**DESCRIPTION OF THE TASK**
Repeat the records below exactly as they appear, leaving out any pictures.

**EXCERPTED RECORDS**

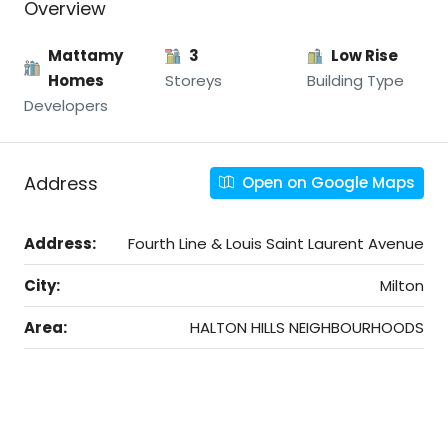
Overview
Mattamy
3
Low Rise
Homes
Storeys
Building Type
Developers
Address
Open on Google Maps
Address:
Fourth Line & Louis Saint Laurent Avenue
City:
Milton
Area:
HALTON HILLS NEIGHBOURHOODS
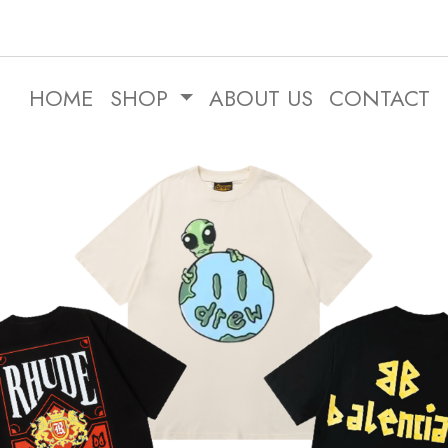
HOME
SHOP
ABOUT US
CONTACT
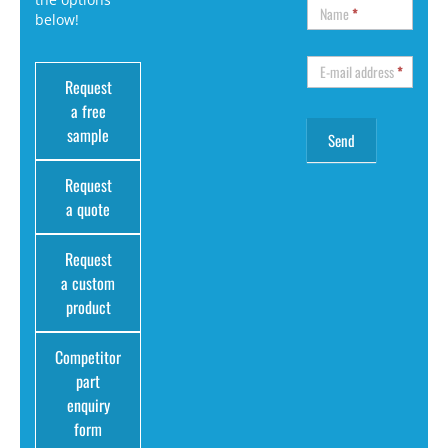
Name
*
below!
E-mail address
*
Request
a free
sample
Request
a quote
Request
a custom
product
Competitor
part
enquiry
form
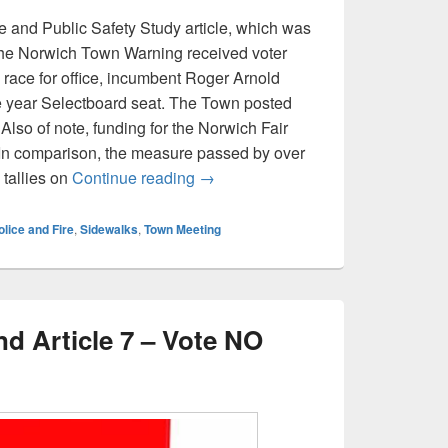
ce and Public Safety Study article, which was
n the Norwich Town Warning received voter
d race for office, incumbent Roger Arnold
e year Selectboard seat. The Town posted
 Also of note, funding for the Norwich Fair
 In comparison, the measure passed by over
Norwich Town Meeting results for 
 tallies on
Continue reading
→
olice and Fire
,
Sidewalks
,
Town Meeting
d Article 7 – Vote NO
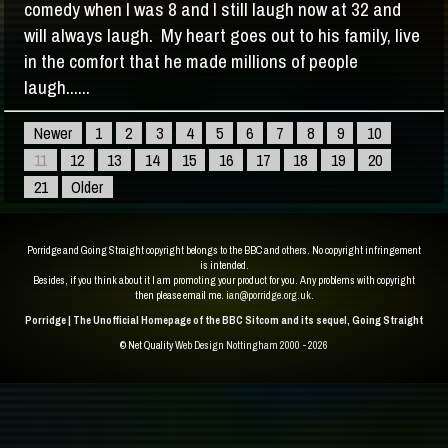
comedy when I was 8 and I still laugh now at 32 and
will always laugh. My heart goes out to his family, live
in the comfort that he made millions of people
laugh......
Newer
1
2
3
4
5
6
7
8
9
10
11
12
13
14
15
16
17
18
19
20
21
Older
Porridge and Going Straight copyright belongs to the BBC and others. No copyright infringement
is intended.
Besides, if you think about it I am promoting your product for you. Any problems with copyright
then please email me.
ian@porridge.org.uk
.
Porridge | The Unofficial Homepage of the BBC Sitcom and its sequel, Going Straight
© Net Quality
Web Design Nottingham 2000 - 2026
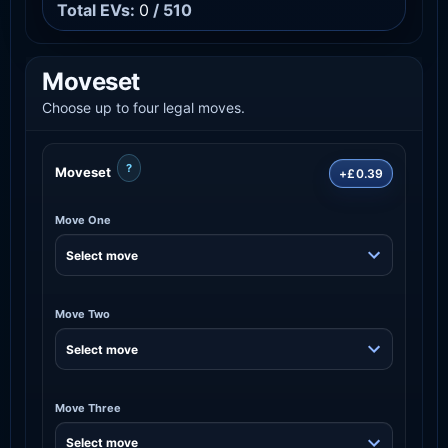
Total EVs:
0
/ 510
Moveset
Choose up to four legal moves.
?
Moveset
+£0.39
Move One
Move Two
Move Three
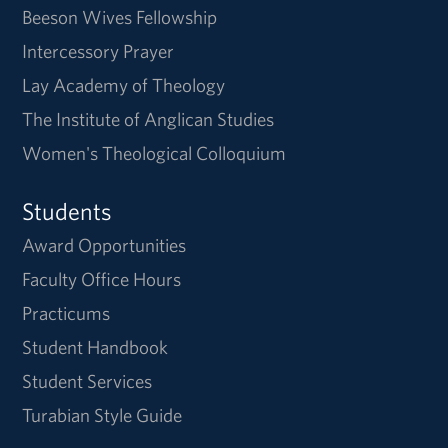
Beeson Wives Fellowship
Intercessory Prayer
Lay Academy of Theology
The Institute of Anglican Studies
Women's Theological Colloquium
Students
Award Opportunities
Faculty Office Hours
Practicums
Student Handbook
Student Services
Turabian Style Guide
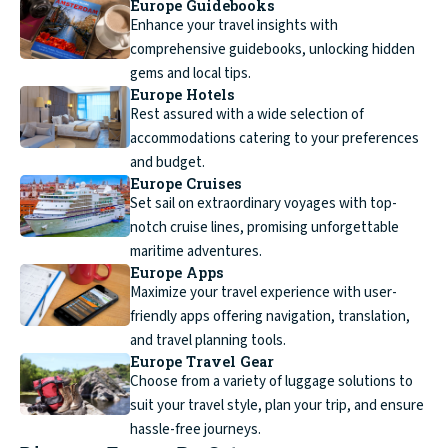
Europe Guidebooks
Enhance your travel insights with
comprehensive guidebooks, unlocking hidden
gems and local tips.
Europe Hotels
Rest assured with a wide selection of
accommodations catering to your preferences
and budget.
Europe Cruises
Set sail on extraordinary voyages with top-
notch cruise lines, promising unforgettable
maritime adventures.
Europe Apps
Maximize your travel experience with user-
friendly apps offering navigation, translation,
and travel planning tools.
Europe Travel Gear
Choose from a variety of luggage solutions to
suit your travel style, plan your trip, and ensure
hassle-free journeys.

**RESPONSE**
Overview
Mattamy
3
Low Rise
Homes
Storeys
Building Type
Developers
Address
Open on Google Maps
Address:
Fourth Line & Louis Saint Laurent Avenue
City:
Milton
Area:
HALTON HILLS NEIGHBOURHOODS
HOME
SHOP
ABOUT US
CONTACT
Name
*
below!
E-mail address
*
Request
a free
sample
Request
a quote
Request
a custom
product
Competitor
part
enquiry
form
ce and Public Safety Study article, which was
n the Norwich Town Warning received voter
d race for office, incumbent Roger Arnold
e year Selectboard seat. The Town posted
 Also of note, funding for the Norwich Fair
 In comparison, the measure passed by over
Norwich Town Meeting results for 
 tallies on
Continue reading
→
olice and Fire
,
Sidewalks
,
Town Meeting
d Article 7 – Vote NO
comedy when I was 8 and I still laugh now at 32 and
will always laugh. My heart goes out to his family, live
in the comfort that he made millions of people
laugh......
Newer
1
2
3
4
5
6
7
8
9
10
11
12
13
14
15
16
17
18
19
20
21
Older
Porridge and Going Straight copyright belongs to the BBC and others. No copyright infringement
is intended.
Besides, if you think about it I am promoting your product for you. Any problems with copyright
then please email me.
ian@porridge.org.uk
.
Porridge | The Unofficial Homepage of the BBC Sitcom and its sequel, Going Straight
© Net Quality
Web Design Nottingham 2000 - 2026
Total EVs:
0
/ 510
Moveset
Choose up to four legal moves.
?
Moveset
+£0.39
Move One
Move Two
Move Three
Beeson Wives Fellowship
Intercessory Prayer
Lay Academy of Theology
The Institute of Anglican Studies
Women's Theological Colloquium
Students
Award Opportunities
Faculty Office Hours
Practicums
Student Handbook
Student Services
Turabian Style Guide
Europe Guidebooks
Enhance your travel insights with
comprehensive guidebooks, unlocking hidden
gems and local tips.
Europe Hotels
Rest assured with a wide selection of
accommodations catering to your preferences
and budget.
Europe Cruises
Set sail on extraordinary voyages with top-
notch cruise lines, promising unforgettable
maritime adventures.
Europe Apps
Maximize your travel experience with user-
friendly apps offering navigation, translation,
and travel planning tools.
Europe Travel Gear
Choose from a variety of luggage solutions to
suit your travel style, plan your trip, and ensure
hassle-free journeys.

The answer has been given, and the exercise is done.